From here, Khaled pursued a rigorous period of creative development where he produced works including 99 (2010), Naqshbandi Greenacre Engagement (2011) and the physically and mentally exhausting 70,000 Veils (2014).
“For [70,000 Veils], I took about 10,000 photos over seven years, and then for three to four years, I started to post-produce them. I imported each photo into Image, then Photoshop and then stripped back seven layers from each photo. It’s sort of the idea of deconstructing and then reconstructing, taking a formalist image or frame and then reconstructing that, destroying then recreating that. It becomes this sort of abstract thing. I did this repeatedly; it was tedious and labour-intensive and led to me having carpal tunnel in both hands and having operations, which is very painful even till now. My hands are not as good as they used to be.
He continues, “The idea for me is the 3D acts as a threshold. It’s 70,000—there’s all this numerology going on. Is it the idea of 70,000 memories that we take with us, or 70,000 intentions or actions, or is it 70,000 levels of enlightenment? We talk about faiths, about one level of enlightenment. But to have 70,000 levels of enlightenment, can you even comprehend that? So there are all these things at play in this work. On the surface, it is what it is visually, but the deeper you go, the more you see in that work. For me, it’s a once-in-a-lifetime work. I could never attempt to do that again.”

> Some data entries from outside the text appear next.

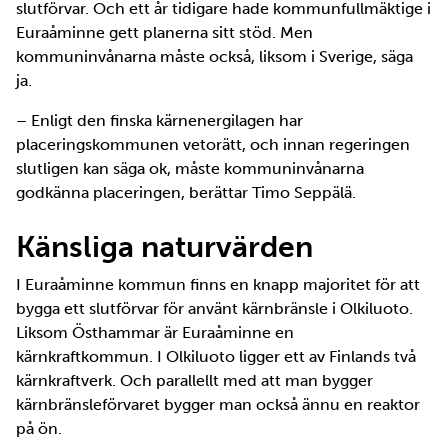
slutförvar. Och ett år tidigare hade kommunfullmäktige i
Euraåminne gett planerna sitt stöd. Men
kommuninvånarna måste också, liksom i Sverige, säga
ja.
– Enligt den finska kärnenergilagen har
placeringskommunen vetorätt, och innan regeringen
slutligen kan säga ok, måste kommuninvånarna
godkänna placeringen, berättar Timo Seppälä.
Känsliga naturvärden
I Euraåminne kommun finns en knapp majoritet för att
bygga ett slutförvar för använt kärnbränsle i Olkiluoto.
Liksom Östhammar är Euraåminne en
kärnkraftkommun. I Olkiluoto ligger ett av Finlands två
kärnkraftverk. Och parallellt med att man bygger
kärnbränsleförvaret bygger man också ännu en reaktor
på ön.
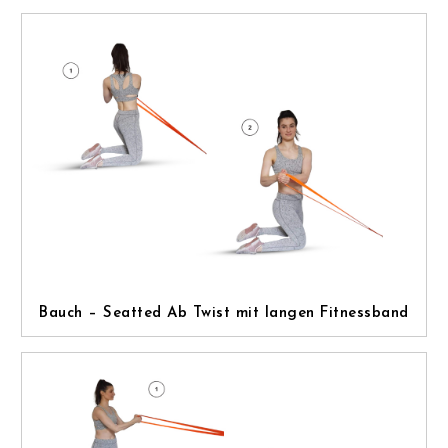
Bauch – Seatted Ab Twist mit langen Fitnessband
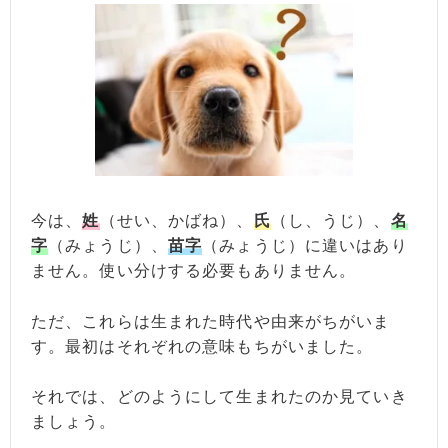
今は、
姓
（せい、かばね）、
氏
（し、うじ）、
名
字
（みょうじ）、
苗字
（みょうじ）に違いはあり
ません。使い分けする必要もありません。
ただ、これらは生まれた時代や由来がちがいま
す。最初はそれぞれの意味もちがいました。
それでは、どのようにして生まれたのか見ていき
ましょう。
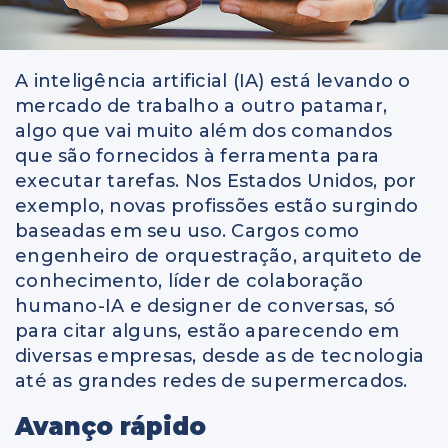
A inteligência artificial (IA) está levando o
mercado de trabalho a outro patamar,
algo que vai muito além dos comandos
que são fornecidos à ferramenta para
executar tarefas. Nos Estados Unidos, por
exemplo, novas profissões estão surgindo
baseadas em seu uso. Cargos como
engenheiro de orquestração, arquiteto de
conhecimento, líder de colaboração
humano-IA e designer de conversas, só
para citar alguns, estão aparecendo em
diversas empresas, desde as de tecnologia
até as grandes redes de supermercados.
Avanço rápido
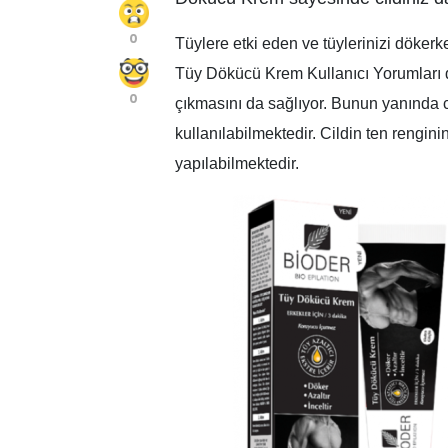
0
Tüylere etki eden ve tüylerinizi döker
Tüy Dökücü Krem Kullanıcı Yorumları d
0
çıkmasını da sağlıyor. Bunun yanında c
kullanılabilmektedir. Cildin ten reng
yapılabilmektedir.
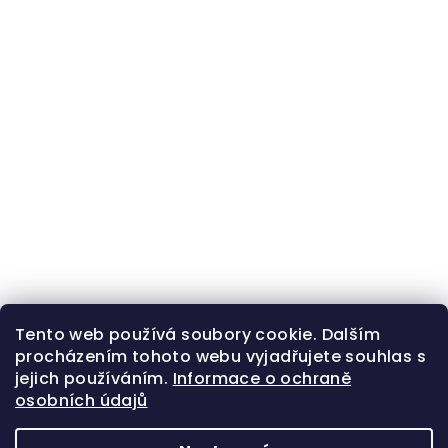
Tento web používá soubory cookie. Dalším
procházením tohoto webu vyjadřujete souhlas s
jejich používáním.
Informace o ochraně
osobních údajů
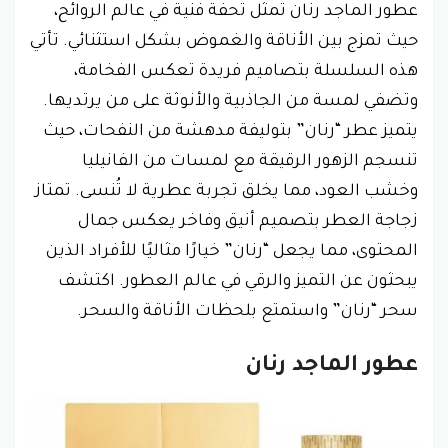
عطور الماجد رنان تمثل تحفة فنية في عالم الروائح،
حيث تمزج بين الأناقة والغموض بشكل استثنائي. تأتي
هذه السلسلة بتصاميم فريدة تعكس الفخامة،
وتضفي لمسة من الجاذبية والأنوثة على من يرتديها.
يتميز عطر “رنان” بتوليفة مدهشة من النفحات، حيث
تنسجم الزهور الرقيقة مع لمسات من الفانيليا
وخشب العود، مما يخلق تجربة عطرية لا تُنسى. تمتاز
زجاجة العطر بتصميم أنيق وفاخر يعكس جمال
المحتوى، مما يجعل “رنان” خيارًا مثاليًا للأفراد الذين
يبحثون عن التميز والرقي في عالم العطور. اكتشف
سحر “رنان” واستمتع بلحظات الأناقة والسحر.
عطور الماجد رنان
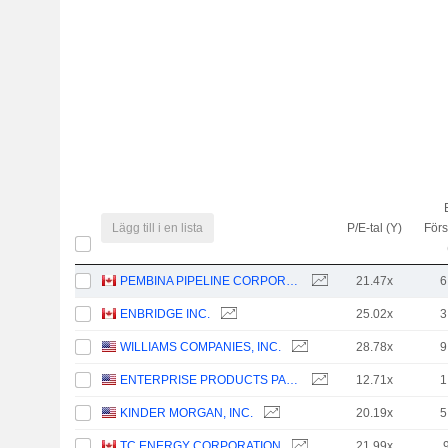
Lägg till i en lista
P/E-tal (Y)
Förs
PEMBINA PIPELINE CORPORATION
21.47x
6
ENBRIDGE INC.
25.02x
3
WILLIAMS COMPANIES, INC.
28.78x
9
ENTERPRISE PRODUCTS PARTNERS L.P.
12.71x
1
KINDER MORGAN, INC.
20.19x
5
TC ENERGY CORPORATION
21.99x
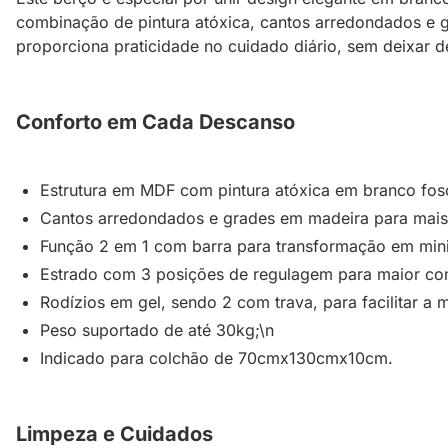
combinação de pintura atóxica, cantos arredondados e 
proporciona praticidade no cuidado diário, sem deixar 
Conforto em Cada Descanso
Estrutura em MDF com pintura atóxica em branco fos
Cantos arredondados e grades em madeira para mais
Função 2 em 1 com barra para transformação em min
Estrado com 3 posições de regulagem para maior con
Rodízios em gel, sendo 2 com trava, para facilitar a
Peso suportado de até 30kg;\n
Indicado para colchão de 70cmx130cmx10cm.
Limpeza e Cuidados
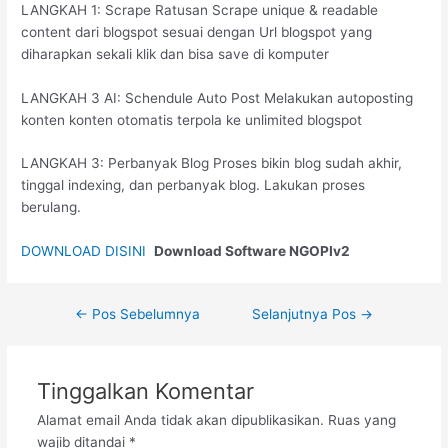
LANGKAH 1: Scrape Ratusan Scrape unique & readable
content dari blogspot sesuai dengan Url blogspot yang
diharapkan sekali klik dan bisa save di komputer
LANGKAH 3 AI: Schendule Auto Post Melakukan autoposting
konten konten otomatis terpola ke unlimited blogspot
LANGKAH 3: Perbanyak Blog Proses bikin blog sudah akhir,
tinggal indexing, dan perbanyak blog. Lakukan proses
berulang.
DOWNLOAD DISINI
Download Software NGOPIv2
←
Pos Sebelumnya
Selanjutnya Pos
→
Tinggalkan Komentar
Alamat email Anda tidak akan dipublikasikan.
Ruas yang
wajib ditandai
*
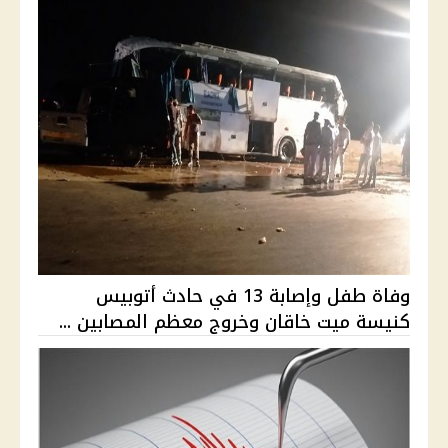
وفاة طفل وإصابة 13 في حادث أتوبيس
كنيسة ميت خاقان وخروج معظم المصابين ...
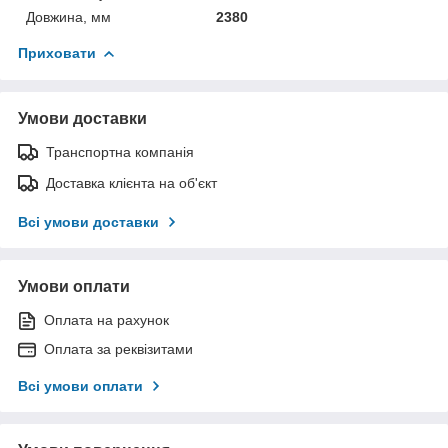
Довжина, мм
2380
Приховати
Умови доставки
Транспортна компанія
Доставка клієнта на об'єкт
Всі умови доставки
Умови оплати
Оплата на рахунок
Оплата за реквізитами
Всі умови оплати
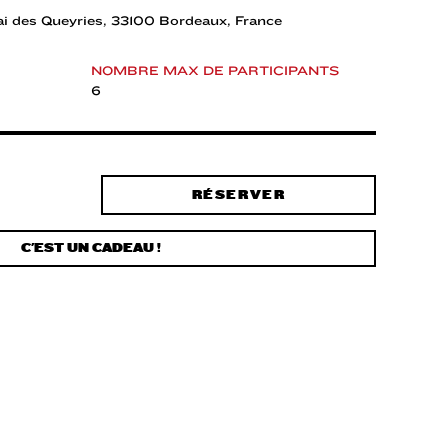
i des Queyries, 33100 Bordeaux, France
NOMBRE MAX DE PARTICIPANTS
6
RÉSERVER
C'EST UN CADEAU !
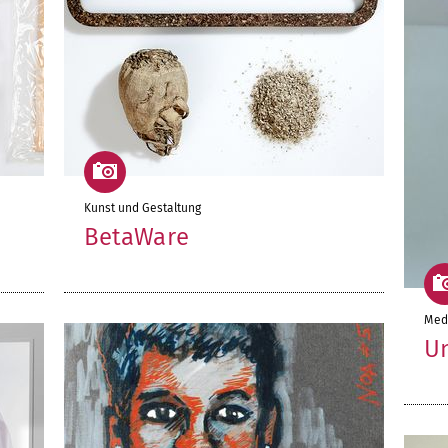
Kunst und Gestaltung
BetaWare
Med
Un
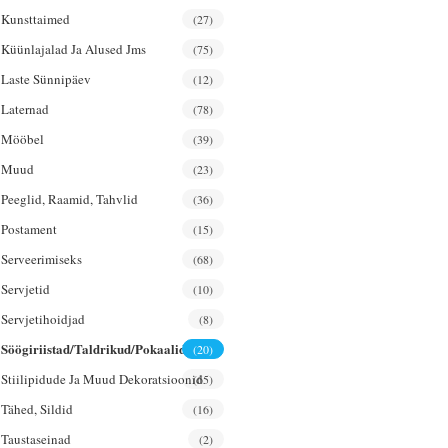
Kunsttaimed
(27)
Küünlajalad Ja Alused Jms
(75)
Laste Sünnipäev
(12)
Laternad
(78)
Mööbel
(39)
Muud
(23)
Peeglid, Raamid, Tahvlid
(36)
Postament
(15)
Serveerimiseks
(68)
Servjetid
(10)
Servjetihoidjad
(8)
Söögiriistad/taldrikud/pokaalid
(20)
Stiilipidude Ja Muud Dekoratsioonid
(65)
Tähed, Sildid
(16)
Taustaseinad
(2)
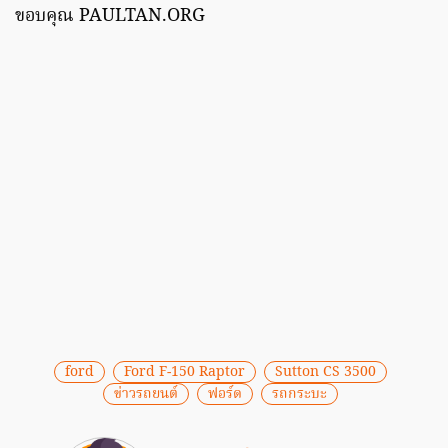
ขอบคุณ PAULTAN.ORG
ford
Ford F-150 Raptor
Sutton CS 3500
ข่าวรถยนต์
ฟอร์ด
รถกระบะ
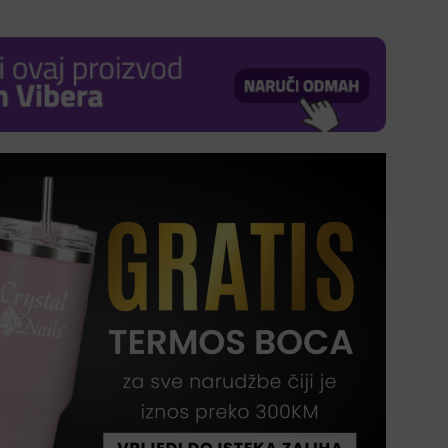
e
0 KM.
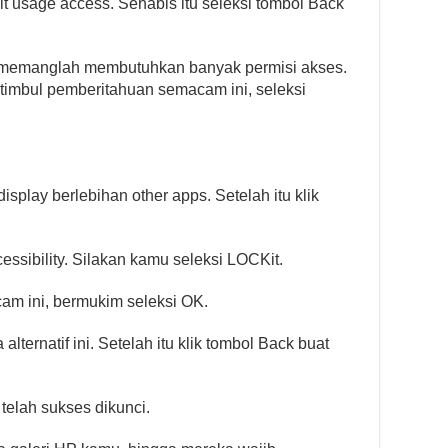
mit usage access. Sehabis itu seleksi tombol Back
t memanglah membutuhkan banyak permisi akses.
 timbul pemberitahuan semacam ini, seleksi
display berlebihan other apps. Setelah itu klik
sibility. Silakan kamu seleksi LOCKit.
am ini, bermukim seleksi OK.
alternatif ini. Setelah itu klik tombol Back buat
 telah sukses dikunci.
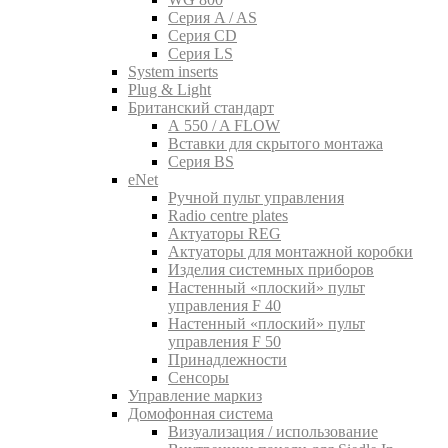
Серия A / AS
Серия CD
Серия LS
System inserts
Plug & Light
Британский стандарт
A 550 / A FLOW
Вставки для скрытого монтажа
Серия BS
eNet
Pучной пульт управления
Radio centre plates
Актуаторы REG
Актуаторы для монтажной коробки
Изделия системных приборов
Настенный «плоский» пульт
управления F 40
Настенный «плоский» пульт
управления F 50
Принадлежности
Сенсоры
Управление маркиз
Домофонная система
Визуализация / использование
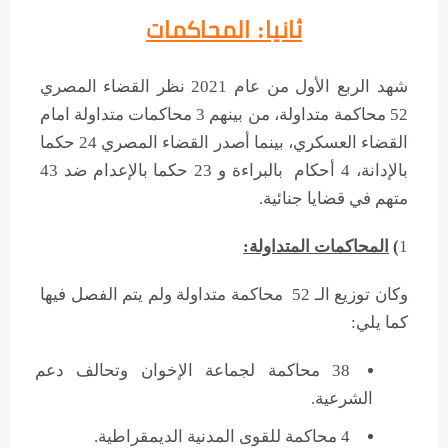
ثانيا: المحاكمات
شهد الربع الأول من عام 2021 نظر القضاء المصري
52 محاكمة متداولة، من بينهم 3 محاكمات متداولة امام
القضاء العسكري، بينما أصدر القضاء المصري 24 حكما
بالإدانة، 4 أحكام بالبراءة و 23 حكما بالإعدام ضد 43
متهم في قضايا جنائية.
1
)
المحاكمات المتداولة:
وكان توزيع الـ 52 محاكمة متداولة ولم يتم الفصل فيها
كما يلي:
38 محاكمة لجماعة الإخوان وتحالف دعم
الشرعية.
4 محاكمة للقوى المدنية الديمقراطية.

Since finishing his MA, Khaled won the Helen Lempriere Travelling Art Scholarship, the 60th Blake Prize, the MCG Basil Sellers fellowship, the Fishers Ghost Prize, the Western Sydney ARTS NSW Fellowship and the Copyright Agency’s Cultural Fund Fellowship for a Visual Artist. He has exhibited at the 3rd Kochi Biennale, 1st Yinchuan Biennale, 5th Marrakech Biennale, 18th Biennale of Sydney, 9th Shanghai Biennale and Sharjah Biennial 11. Next year, A Hope: Khaled Sabsabi—the second chapter of his survey exhibition—runs from January 3 till March 13 at Campbelltown Arts Centre.
When asked his advice for the next generation of artists, Khaled says they should be “true to the practice”.
“You do the work because it’s something burning inside you, to be able to express. Then the rest will fall into place. The exhibition, the fame, the sales will come, everything else will come. If the work’s from a well-informed, just position, everything else will fall into place.”